■ EXERCISE DIRECTIONS
Return all of the data exactly, with nothing left out but the pictures.
SUPPLIED DATA section start
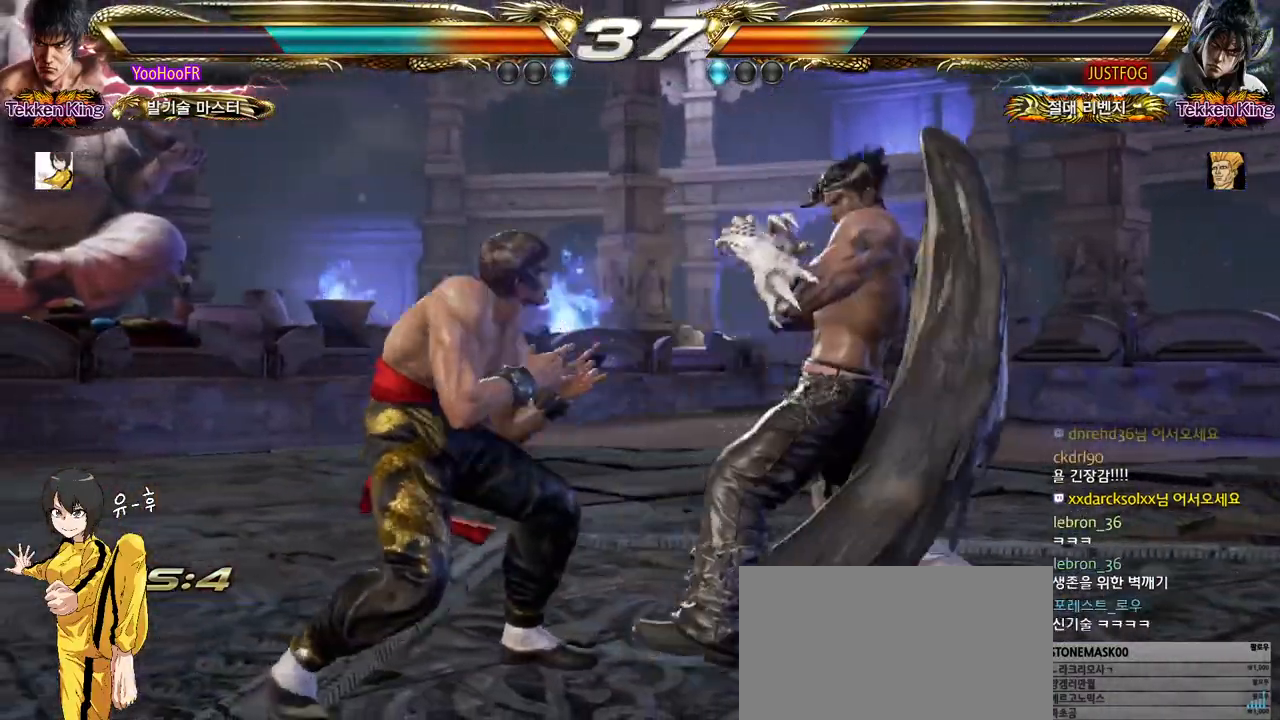
{"buttons": [], "left_stick": "left", "events": [[33, "left_stick", "left"], [267, "left_stick", "down-left"], [450, "left_stick", "left"]]}
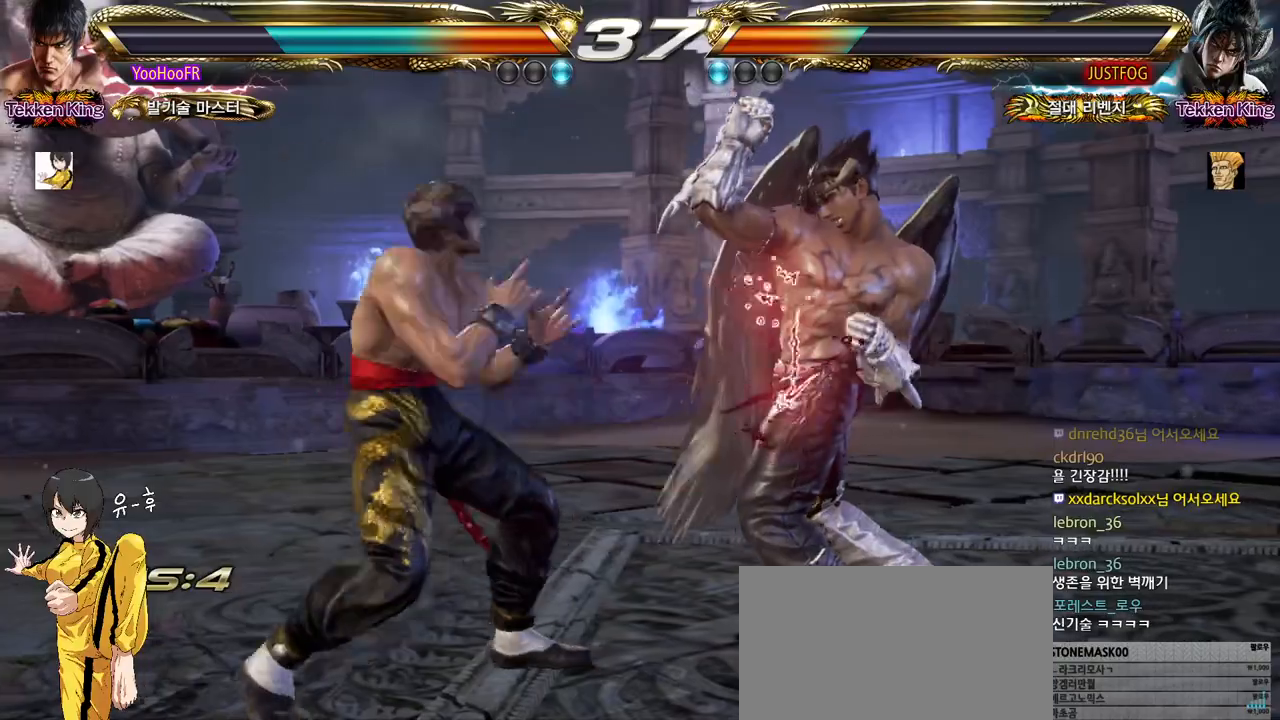
{"buttons": [], "left_stick": "center", "events": [[50, "SQUARE", "down"], [67, "left_stick", "center"], [133, "SQUARE", "up"]]}
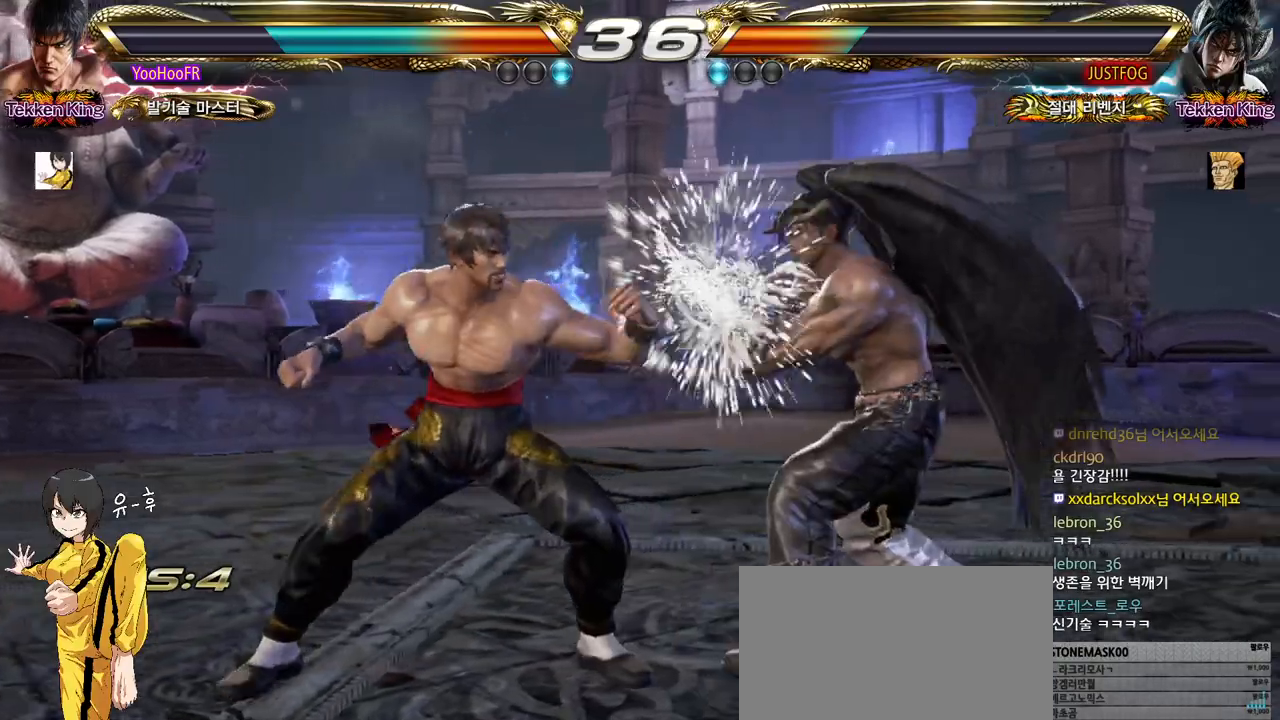
{"buttons": [], "left_stick": "down", "events": [[133, "left_stick", "down"]]}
SUPPLIED DATA section end
■ TASK RESPONSE
{"buttons": [], "left_stick": "left", "events": [[33, "left_stick", "left"], [267, "left_stick", "down-left"], [450, "left_stick", "left"]]}
{"buttons": [], "left_stick": "center", "events": [[50, "SQUARE", "down"], [67, "left_stick", "center"], [133, "SQUARE", "up"]]}
{"buttons": [], "left_stick": "down", "events": [[133, "left_stick", "down"]]}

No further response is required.